── Input ──

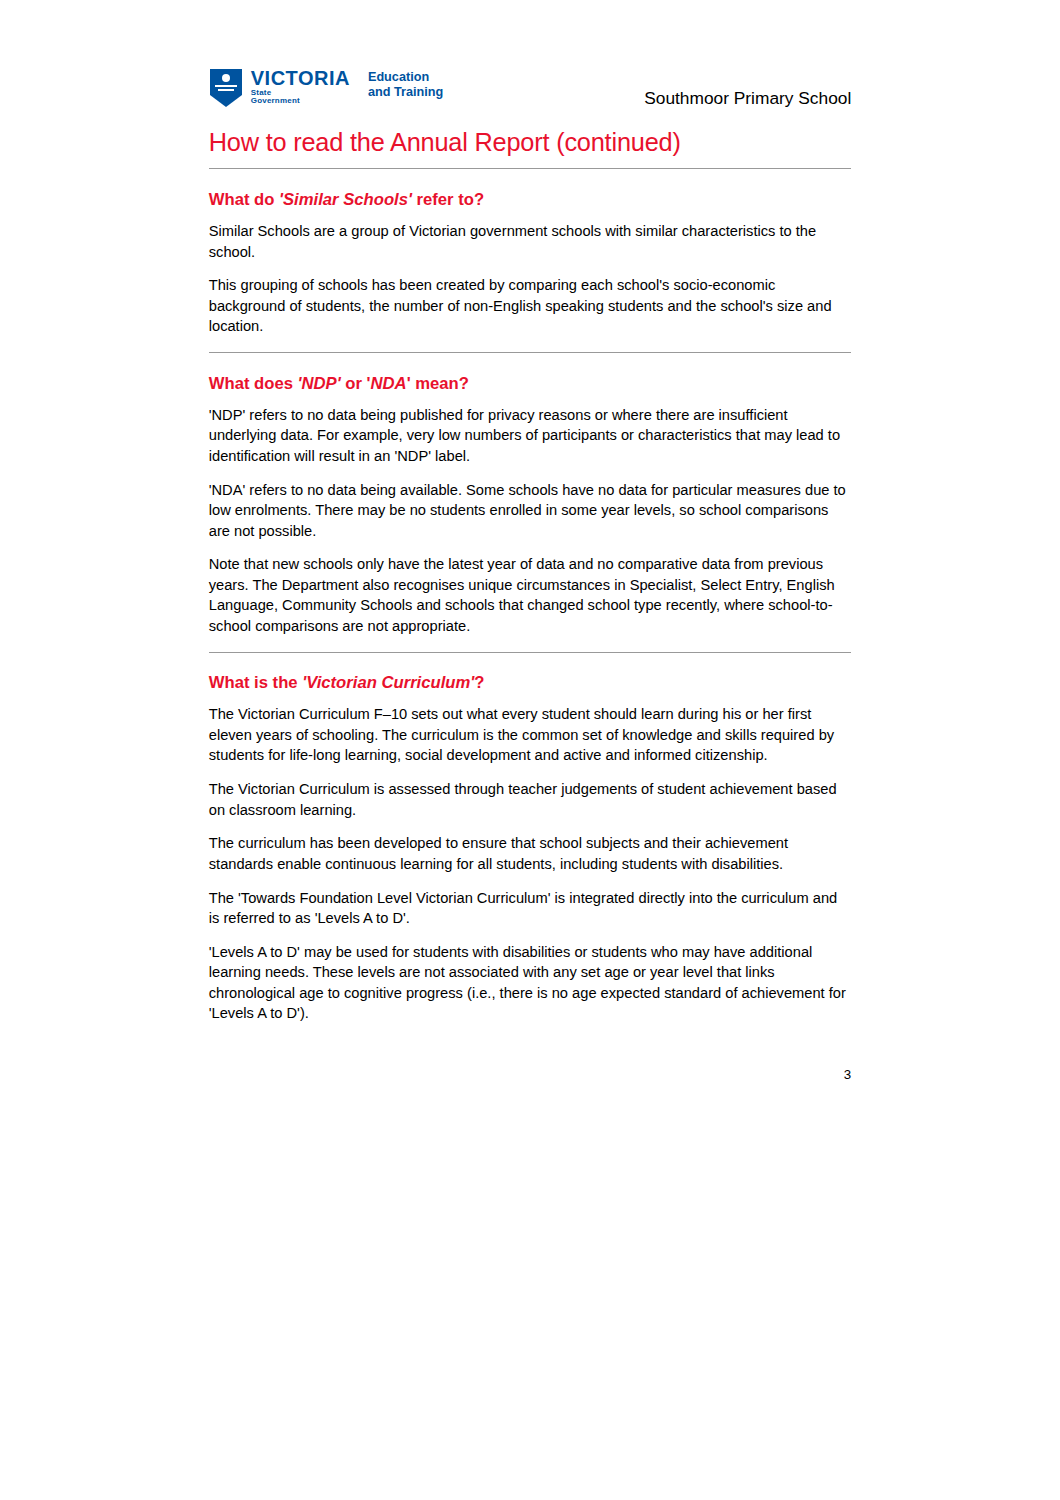VICTORIA State
Government
Education
and Training
Southmoor Primary School
How to read the Annual Report (continued)
What do 'Similar Schools' refer to?
Similar Schools are a group of Victorian government schools with similar characteristics to the school.
This grouping of schools has been created by comparing each school's socio-economic background of students, the number of non-English speaking students and the school's size and location.
What does 'NDP' or 'NDA' mean?
'NDP' refers to no data being published for privacy reasons or where there are insufficient underlying data. For example, very low numbers of participants or characteristics that may lead to identification will result in an 'NDP' label.
'NDA' refers to no data being available. Some schools have no data for particular measures due to low enrolments. There may be no students enrolled in some year levels, so school comparisons are not possible.
Note that new schools only have the latest year of data and no comparative data from previous years. The Department also recognises unique circumstances in Specialist, Select Entry, English Language, Community Schools and schools that changed school type recently, where school-to-school comparisons are not appropriate.
What is the 'Victorian Curriculum'?
The Victorian Curriculum F–10 sets out what every student should learn during his or her first eleven years of schooling. The curriculum is the common set of knowledge and skills required by students for life-long learning, social development and active and informed citizenship.
The Victorian Curriculum is assessed through teacher judgements of student achievement based on classroom learning.
The curriculum has been developed to ensure that school subjects and their achievement standards enable continuous learning for all students, including students with disabilities.
The 'Towards Foundation Level Victorian Curriculum' is integrated directly into the curriculum and is referred to as 'Levels A to D'.
'Levels A to D' may be used for students with disabilities or students who may have additional learning needs. These levels are not associated with any set age or year level that links chronological age to cognitive progress (i.e., there is no age expected standard of achievement for 'Levels A to D').
3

───

What the task asks: Leaving out the pictures, restate each line of the listing above verbatim, from the opening line to the line bearing "What does 'NDP' or 'NDA' mean?", inclusive, and no more.

Written reply:
VICTORIA State
Government
Education
and Training
Southmoor Primary School
How to read the Annual Report (continued)
What do 'Similar Schools' refer to?
Similar Schools are a group of Victorian government schools with similar characteristics to the school.
This grouping of schools has been created by comparing each school's socio-economic background of students, the number of non-English speaking students and the school's size and location.
What does 'NDP' or 'NDA' mean?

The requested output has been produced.